Perasaan saya campur aduk melihat mereka. Antara kasihan, salut, kagum dan terheran-heran. Pasangan tuna netra itu sudah mempunyai dua anak perempuan usia sekolah SD, yang subhanallah.. mereka sangat cantik-cantik, kulitnya sama putih bersih dan senyum-senyumnya riang dan manis. Ditambah lagi mereka sempurna panca indranya. Ditambah lagi, anak-anak kecil itu menenteng hape keren yang ternyata adalah alat komunikasi milik orang tua mereka (waktu itu saya masih punya 1 hape buat berdua bersama suami)
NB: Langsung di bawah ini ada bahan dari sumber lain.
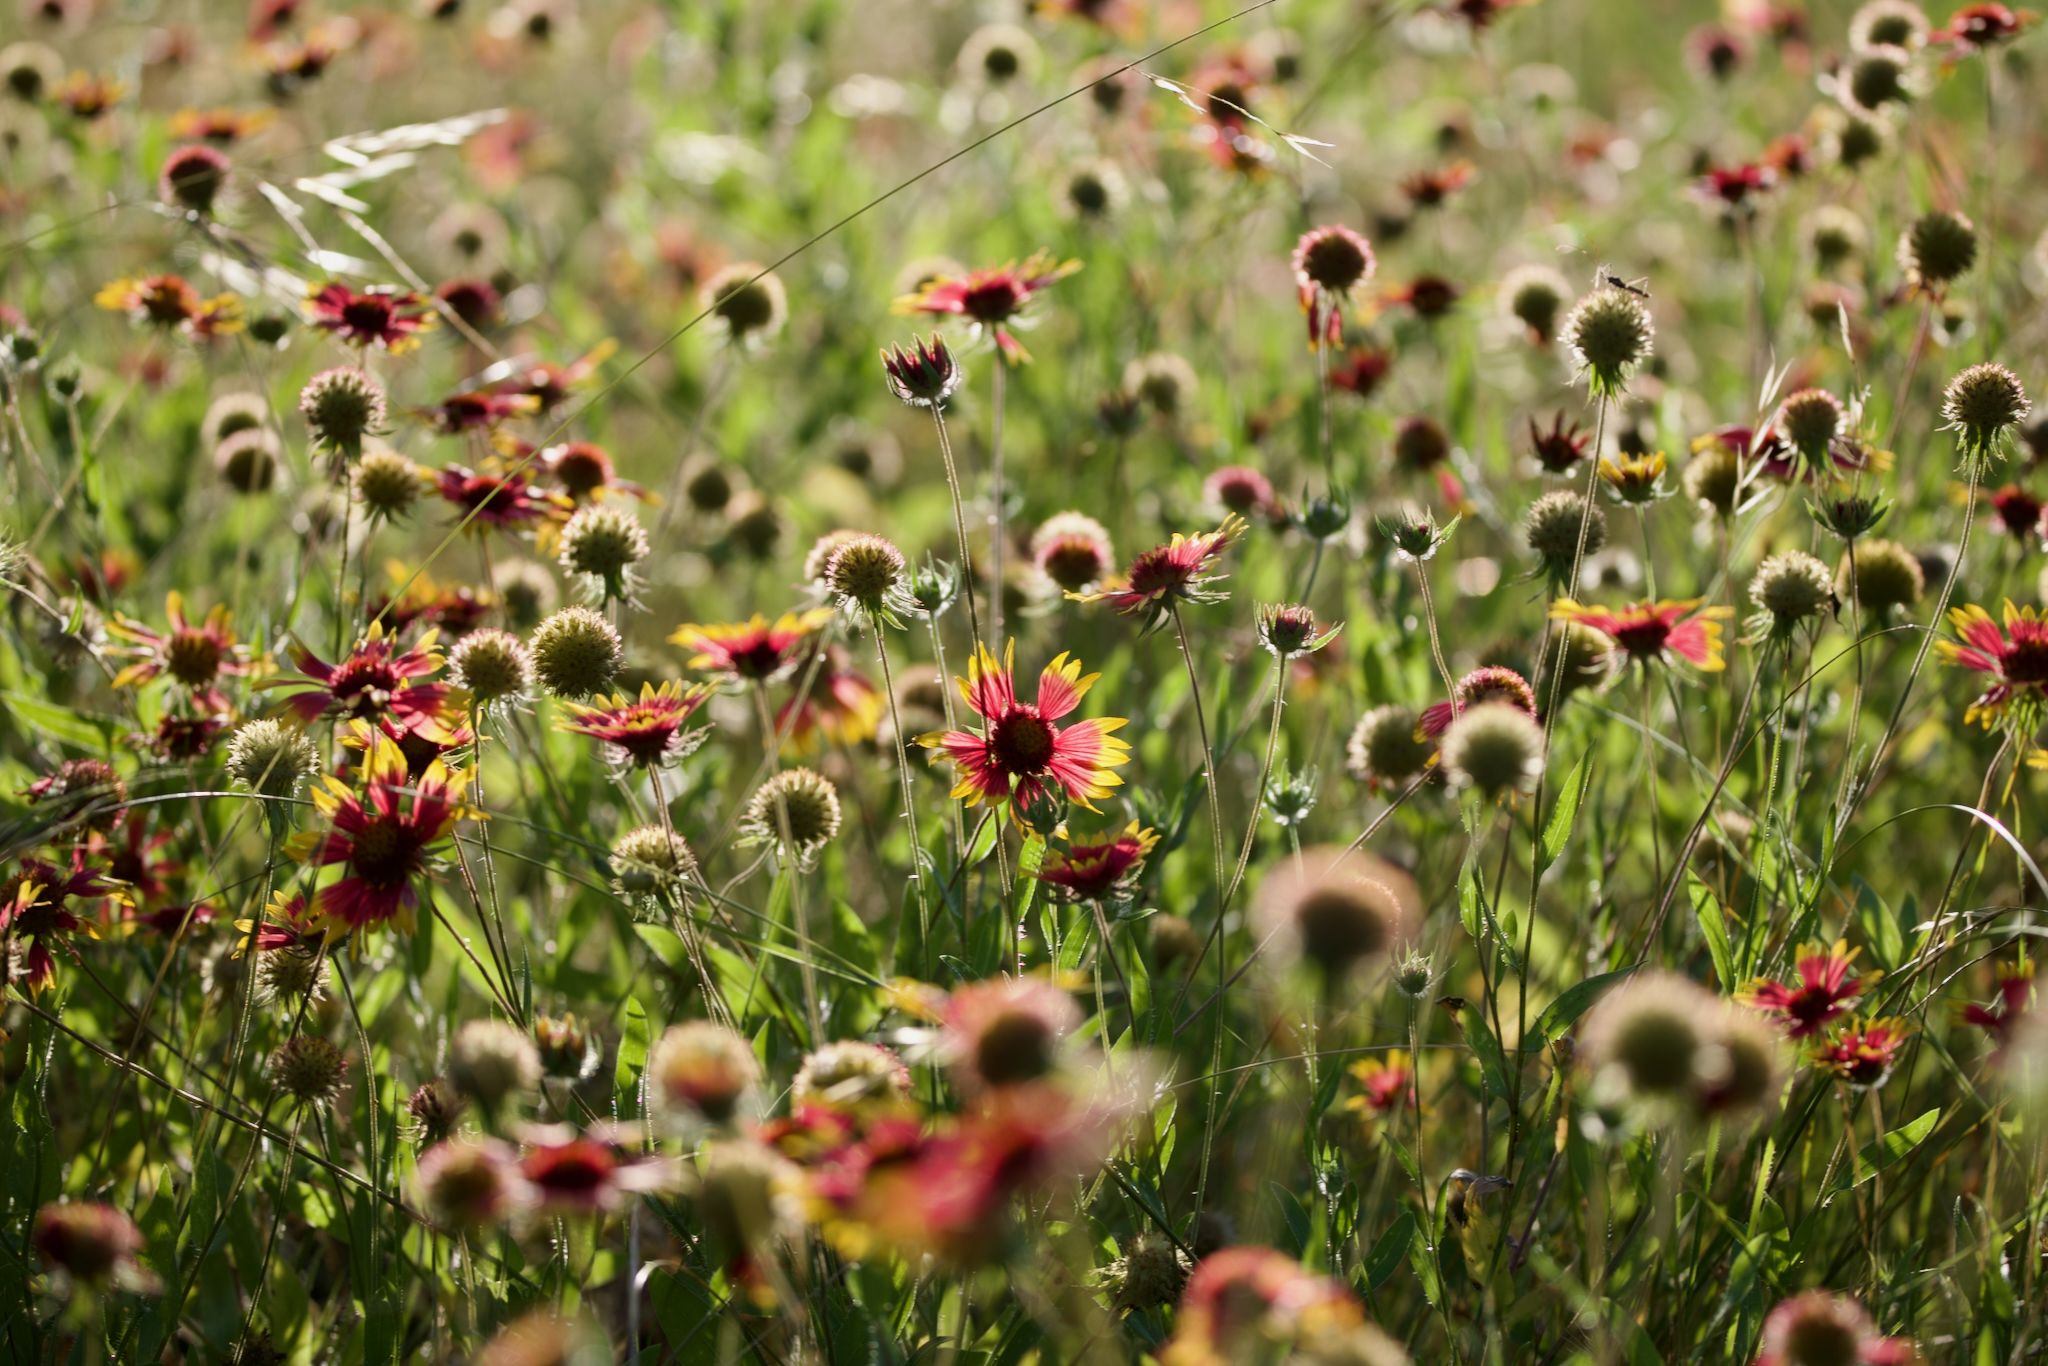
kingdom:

Tibalah waktunya saya dipijat. Ibu Hamid mempersilahkan dengan ramah. Dia selalu mengajak bicara sembari memijat. Rupanya perempuan itu tipe orang yang supel dan suka bicara. Terbukti dalam interaksi kami itu ibaratnya saya bersuara satu kata dijawab olehnya dengan satu hingga dua paragaraf hehe..
"Baru menikah ya mbak?" tanyanya.
"Iya, bu.." jawab saya malu-malu. Bisa saja dia menebak kalu kami pengantin baru. Ah pasti suami saya sih yang cerita ke pak Hamid.
"Dulu mbak sekolahnya dimana?" Tanya Bu Hamid lagi. Setelah saya ceritakan bahwa saya sebelum menikah belajarnya di pesantren, Bu Hamid merespon dengan antusias. Dia menceritakan bahwa dia juga pernah tinggal di pesantren di daerah Malang, Membaca Qur'an brailee, diajari sholawat nabi dan lain sebagianya. Dan meluncur berbagai cerita tentang perjalanan pendidikannya sehingga mendapatkan prestasi bagus di bidang sekolah pijat urat. Dia sering diundang untuk semacam seminar bagi para pemijat. Bu Hamid sudah menjadi setingkat pemateri handal di kalangan mereka. Keren sekali bukan? selama percakapan saya tak sekalipun mendengarkan ucapnya yang bernada keluhan dan mengasihani diri sendiri yang berada dalam keterbatasan fisik.
Sikapnya yang akrab membuat saya tak segan bertanya tentang bagimana ia bisa memasak, mengenali uang, menggunakan hape dan lain-lainnya. Dan dia menjawabnya dengan riang dan tak pelit membagi cerita dan informasi secara lengkap sembari diimbuhi cerita-cerita yang panjang dan mengesankan.
Pernahkah anda mendengar informasi seperti ini : 'ketika satu panca indra sudah diambil manfaatnya, maka indera yang lain akan dilebihkan fungsinya'?...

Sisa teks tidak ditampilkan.